→ DATA EXTRACTS
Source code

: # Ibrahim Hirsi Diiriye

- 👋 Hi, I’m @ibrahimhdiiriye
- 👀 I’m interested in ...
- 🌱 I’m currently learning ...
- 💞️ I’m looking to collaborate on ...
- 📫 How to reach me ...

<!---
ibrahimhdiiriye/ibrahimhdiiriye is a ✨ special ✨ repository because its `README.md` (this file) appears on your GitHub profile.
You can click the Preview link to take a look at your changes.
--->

→ WORK REQUIRED
Would you retype all of the lines shown above, exactly as given?

→ WRITTEN SOLUTION
Source code

: # Ibrahim Hirsi Diiriye

- 👋 Hi, I’m @ibrahimhdiiriye
- 👀 I’m interested in ...
- 🌱 I’m currently learning ...
- 💞️ I’m looking to collaborate on ...
- 📫 How to reach me ...

<!---
ibrahimhdiiriye/ibrahimhdiiriye is a ✨ special ✨ repository because its `README.md` (this file) appears on your GitHub profile.
You can click the Preview link to take a look at your changes.
--->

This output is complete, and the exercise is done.